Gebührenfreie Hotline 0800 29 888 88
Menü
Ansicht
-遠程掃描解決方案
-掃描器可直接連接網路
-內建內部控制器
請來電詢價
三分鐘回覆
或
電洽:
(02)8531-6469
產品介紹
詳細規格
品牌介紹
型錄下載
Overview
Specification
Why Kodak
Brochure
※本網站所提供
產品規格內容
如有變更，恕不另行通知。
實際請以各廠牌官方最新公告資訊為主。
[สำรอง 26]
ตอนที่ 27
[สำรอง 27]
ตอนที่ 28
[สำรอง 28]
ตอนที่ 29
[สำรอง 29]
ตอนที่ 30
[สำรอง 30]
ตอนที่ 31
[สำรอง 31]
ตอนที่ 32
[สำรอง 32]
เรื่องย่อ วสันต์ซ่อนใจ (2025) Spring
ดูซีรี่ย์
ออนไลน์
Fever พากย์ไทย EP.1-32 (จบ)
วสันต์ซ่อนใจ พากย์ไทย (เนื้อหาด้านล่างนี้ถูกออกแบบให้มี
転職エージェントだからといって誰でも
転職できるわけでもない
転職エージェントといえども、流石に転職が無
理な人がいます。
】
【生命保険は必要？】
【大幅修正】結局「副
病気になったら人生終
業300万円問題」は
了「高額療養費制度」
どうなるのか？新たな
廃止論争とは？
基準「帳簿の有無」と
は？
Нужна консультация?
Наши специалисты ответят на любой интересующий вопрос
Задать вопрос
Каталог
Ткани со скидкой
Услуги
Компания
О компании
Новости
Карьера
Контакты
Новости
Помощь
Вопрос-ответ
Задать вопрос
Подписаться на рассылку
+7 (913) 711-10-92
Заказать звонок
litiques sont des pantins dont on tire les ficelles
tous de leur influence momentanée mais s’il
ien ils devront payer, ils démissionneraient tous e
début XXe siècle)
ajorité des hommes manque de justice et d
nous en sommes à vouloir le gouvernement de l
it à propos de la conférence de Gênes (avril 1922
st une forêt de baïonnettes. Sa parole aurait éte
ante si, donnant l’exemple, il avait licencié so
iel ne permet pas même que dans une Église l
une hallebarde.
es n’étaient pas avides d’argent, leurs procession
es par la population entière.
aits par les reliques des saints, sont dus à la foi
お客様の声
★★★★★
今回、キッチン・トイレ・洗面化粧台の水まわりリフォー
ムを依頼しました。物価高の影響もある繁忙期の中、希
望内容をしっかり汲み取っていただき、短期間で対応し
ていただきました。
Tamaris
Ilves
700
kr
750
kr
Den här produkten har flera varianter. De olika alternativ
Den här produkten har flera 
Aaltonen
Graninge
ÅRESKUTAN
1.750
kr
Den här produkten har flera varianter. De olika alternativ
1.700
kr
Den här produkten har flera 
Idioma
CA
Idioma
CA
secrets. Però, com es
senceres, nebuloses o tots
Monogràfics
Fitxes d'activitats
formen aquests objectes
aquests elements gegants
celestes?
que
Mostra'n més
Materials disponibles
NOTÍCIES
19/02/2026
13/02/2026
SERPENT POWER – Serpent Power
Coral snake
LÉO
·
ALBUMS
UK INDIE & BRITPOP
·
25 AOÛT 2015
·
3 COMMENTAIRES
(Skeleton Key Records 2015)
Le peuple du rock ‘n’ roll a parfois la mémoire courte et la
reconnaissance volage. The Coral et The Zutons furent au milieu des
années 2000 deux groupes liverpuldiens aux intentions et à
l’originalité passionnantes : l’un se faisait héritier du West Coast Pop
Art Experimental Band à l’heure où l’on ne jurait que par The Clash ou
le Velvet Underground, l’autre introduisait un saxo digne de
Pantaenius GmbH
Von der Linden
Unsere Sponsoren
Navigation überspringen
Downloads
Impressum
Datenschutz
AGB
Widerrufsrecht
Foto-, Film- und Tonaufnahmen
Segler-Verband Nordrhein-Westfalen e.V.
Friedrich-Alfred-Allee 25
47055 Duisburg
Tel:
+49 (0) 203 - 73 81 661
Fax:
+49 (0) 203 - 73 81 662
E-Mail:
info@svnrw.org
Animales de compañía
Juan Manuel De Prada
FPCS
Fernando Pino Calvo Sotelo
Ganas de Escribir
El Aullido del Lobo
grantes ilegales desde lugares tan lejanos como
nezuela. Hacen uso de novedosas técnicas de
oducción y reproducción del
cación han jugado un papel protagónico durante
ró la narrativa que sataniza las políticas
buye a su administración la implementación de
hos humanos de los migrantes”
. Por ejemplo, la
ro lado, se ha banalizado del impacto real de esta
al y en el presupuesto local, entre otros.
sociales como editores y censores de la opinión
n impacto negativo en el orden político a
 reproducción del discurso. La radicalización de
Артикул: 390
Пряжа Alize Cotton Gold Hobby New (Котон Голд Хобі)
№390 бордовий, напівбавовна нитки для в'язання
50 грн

## Exercise description:
Reproduce the full text of all the data above, line for line, with every character unchanged.

## Solution to this problem:
Gebührenfreie Hotline 0800 29 888 88
Menü
Ansicht
-遠程掃描解決方案
-掃描器可直接連接網路
-內建內部控制器
請來電詢價
三分鐘回覆
或
電洽:
(02)8531-6469
產品介紹
詳細規格
品牌介紹
型錄下載
Overview
Specification
Why Kodak
Brochure
※本網站所提供
產品規格內容
如有變更，恕不另行通知。
實際請以各廠牌官方最新公告資訊為主。
[สำรอง 26]
ตอนที่ 27
[สำรอง 27]
ตอนที่ 28
[สำรอง 28]
ตอนที่ 29
[สำรอง 29]
ตอนที่ 30
[สำรอง 30]
ตอนที่ 31
[สำรอง 31]
ตอนที่ 32
[สำรอง 32]
เรื่องย่อ วสันต์ซ่อนใจ (2025) Spring
ดูซีรี่ย์
ออนไลน์
Fever พากย์ไทย EP.1-32 (จบ)
วสันต์ซ่อนใจ พากย์ไทย (เนื้อหาด้านล่างนี้ถูกออกแบบให้มี
転職エージェントだからといって誰でも
転職できるわけでもない
転職エージェントといえども、流石に転職が無
理な人がいます。
】
【生命保険は必要？】
【大幅修正】結局「副
病気になったら人生終
業300万円問題」は
了「高額療養費制度」
どうなるのか？新たな
廃止論争とは？
基準「帳簿の有無」と
は？
Нужна консультация?
Наши специалисты ответят на любой интересующий вопрос
Задать вопрос
Каталог
Ткани со скидкой
Услуги
Компания
О компании
Новости
Карьера
Контакты
Новости
Помощь
Вопрос-ответ
Задать вопрос
Подписаться на рассылку
+7 (913) 711-10-92
Заказать звонок
litiques sont des pantins dont on tire les ficelles
tous de leur influence momentanée mais s’il
ien ils devront payer, ils démissionneraient tous e
début XXe siècle)
ajorité des hommes manque de justice et d
nous en sommes à vouloir le gouvernement de l
it à propos de la conférence de Gênes (avril 1922
st une forêt de baïonnettes. Sa parole aurait éte
ante si, donnant l’exemple, il avait licencié so
iel ne permet pas même que dans une Église l
une hallebarde.
es n’étaient pas avides d’argent, leurs procession
es par la population entière.
aits par les reliques des saints, sont dus à la foi
お客様の声
★★★★★
今回、キッチン・トイレ・洗面化粧台の水まわりリフォー
ムを依頼しました。物価高の影響もある繁忙期の中、希
望内容をしっかり汲み取っていただき、短期間で対応し
ていただきました。
Tamaris
Ilves
700
kr
750
kr
Den här produkten har flera varianter. De olika alternativ
Den här produkten har flera 
Aaltonen
Graninge
ÅRESKUTAN
1.750
kr
Den här produkten har flera varianter. De olika alternativ
1.700
kr
Den här produkten har flera 
Idioma
CA
Idioma
CA
secrets. Però, com es
senceres, nebuloses o tots
Monogràfics
Fitxes d'activitats
formen aquests objectes
aquests elements gegants
celestes?
que
Mostra'n més
Materials disponibles
NOTÍCIES
19/02/2026
13/02/2026
SERPENT POWER – Serpent Power
Coral snake
LÉO
·
ALBUMS
UK INDIE & BRITPOP
·
25 AOÛT 2015
·
3 COMMENTAIRES
(Skeleton Key Records 2015)
Le peuple du rock ‘n’ roll a parfois la mémoire courte et la
reconnaissance volage. The Coral et The Zutons furent au milieu des
années 2000 deux groupes liverpuldiens aux intentions et à
l’originalité passionnantes : l’un se faisait héritier du West Coast Pop
Art Experimental Band à l’heure où l’on ne jurait que par The Clash ou
le Velvet Underground, l’autre introduisait un saxo digne de
Pantaenius GmbH
Von der Linden
Unsere Sponsoren
Navigation überspringen
Downloads
Impressum
Datenschutz
AGB
Widerrufsrecht
Foto-, Film- und Tonaufnahmen
Segler-Verband Nordrhein-Westfalen e.V.
Friedrich-Alfred-Allee 25
47055 Duisburg
Tel:
+49 (0) 203 - 73 81 661
Fax:
+49 (0) 203 - 73 81 662
E-Mail:
info@svnrw.org
Animales de compañía
Juan Manuel De Prada
FPCS
Fernando Pino Calvo Sotelo
Ganas de Escribir
El Aullido del Lobo
grantes ilegales desde lugares tan lejanos como
nezuela. Hacen uso de novedosas técnicas de
oducción y reproducción del
cación han jugado un papel protagónico durante
ró la narrativa que sataniza las políticas
buye a su administración la implementación de
hos humanos de los migrantes”
. Por ejemplo, la
ro lado, se ha banalizado del impacto real de esta
al y en el presupuesto local, entre otros.
sociales como editores y censores de la opinión
n impacto negativo en el orden político a
 reproducción del discurso. La radicalización de
Артикул: 390
Пряжа Alize Cotton Gold Hobby New (Котон Голд Хобі)
№390 бордовий, напівбавовна нитки для в'язання
50 грн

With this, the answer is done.